SET OF TASKS:
1) Decide whether each statement agrees with the post about fixing an old project, answering yes or no and quoting the words from the post that settle it: (a) The CI ran images that were two years out of date. (b) The images were moved into the AWS ECR eu-west-1 region. (c) Splitting the flow into many parallel steps saved a lot of time.
2) Count how many lines of the entries contain the word "trapezoid" and give only the number.

PASSAGE SHOWN:
———

Dante forgot to describe this one

Recently I was asked to help out an old project to get them unstuck. As I was helping them and fixing the problem, I who follow the Creed, saw how the state of some parts of the codebase were dilapidated and so according to Principles we fix them. This is the way.

CI

The state of the CI was a bit to be left desired. They ran out of date images from 2 years ago and never got them updated since that part was not being maintained anymore by my previous employer. So I snipped that connection by moving in some more ci defined images in the repo. This made it maintainable again and moved them into AWS ECR us-east-1 region for better compatibility with CircleCI. As per their advice.

I did see however that the flow was taking up a lot of credits unnecessarily, due to the fact they (well I back then) split up a lot of steps to make it more in parallel. This however hardly saves time and what it does do is add a lot of startup time and credits. So after bundling things together for the backend and simplifying the flow a lot, there was one glaring issue remaining.

The frontend. Da da da daaaaaaaaaa

First circle of hell

The first circle of hell is a thing called frontend dependencies. So the frontend word just moves forward everyday like a death march. The problem is sometimes you want to move ahead but they introduce an incompatibility between two minor versions of their own published packages. So you get bogged down into these vague errors and problems and you are left wondering what portal you stepped through to get into this Twilight Zone.

———

Dataset records

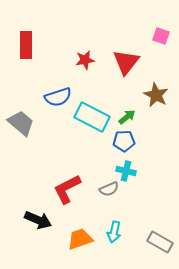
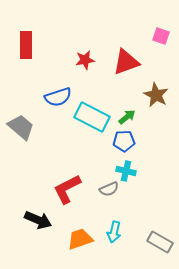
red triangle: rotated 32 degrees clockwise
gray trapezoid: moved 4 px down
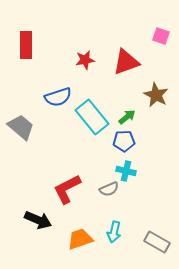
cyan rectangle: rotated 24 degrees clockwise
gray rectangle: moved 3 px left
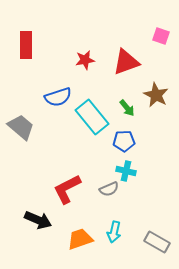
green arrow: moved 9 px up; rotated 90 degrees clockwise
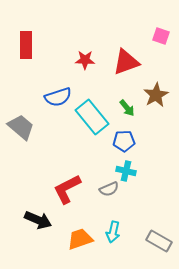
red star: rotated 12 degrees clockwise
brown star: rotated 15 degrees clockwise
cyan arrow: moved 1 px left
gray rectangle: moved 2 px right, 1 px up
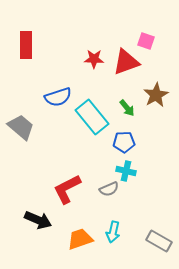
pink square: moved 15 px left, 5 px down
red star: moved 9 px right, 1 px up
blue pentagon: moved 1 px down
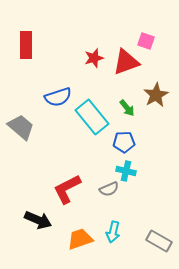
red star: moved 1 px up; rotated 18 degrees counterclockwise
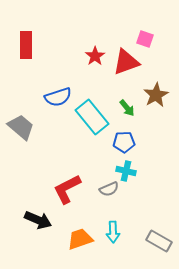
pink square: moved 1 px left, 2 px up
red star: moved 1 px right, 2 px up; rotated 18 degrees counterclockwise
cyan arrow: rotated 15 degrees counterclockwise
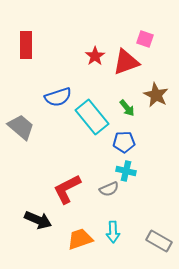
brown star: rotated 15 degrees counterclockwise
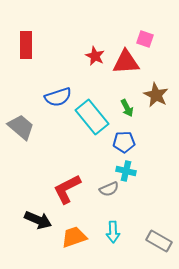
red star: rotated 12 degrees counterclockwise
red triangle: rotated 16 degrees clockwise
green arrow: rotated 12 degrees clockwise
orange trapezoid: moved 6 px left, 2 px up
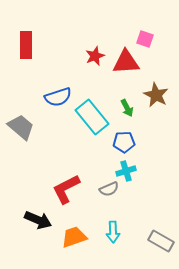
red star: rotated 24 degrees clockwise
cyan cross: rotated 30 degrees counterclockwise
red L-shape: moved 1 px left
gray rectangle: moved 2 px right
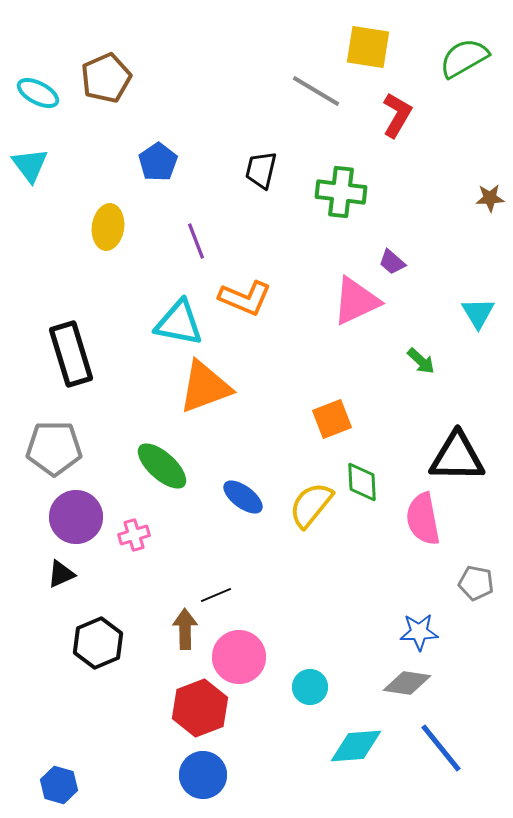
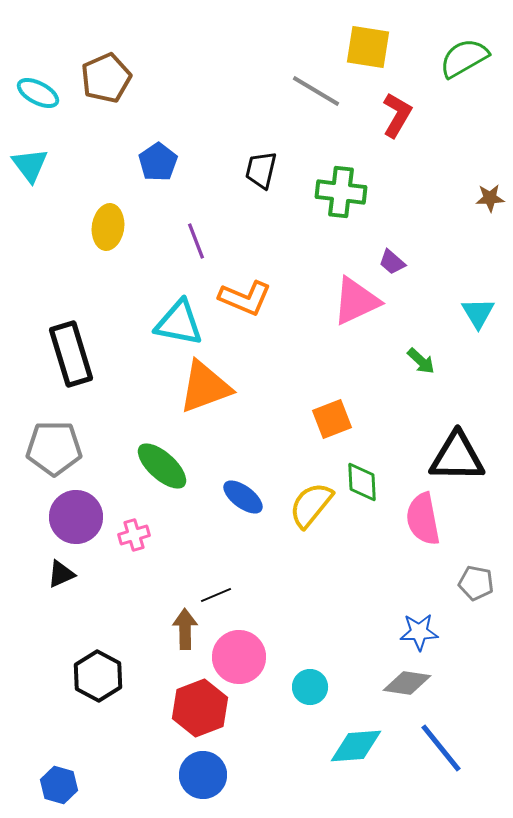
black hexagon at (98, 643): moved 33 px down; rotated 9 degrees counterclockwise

———

OUTPUTS:
1)
(a) Yes: "They ran out of date images from 2 years ago"
(b) No: "moved them into AWS ECR us-east-1 region"
(c) No: "This however hardly saves time"

2) 2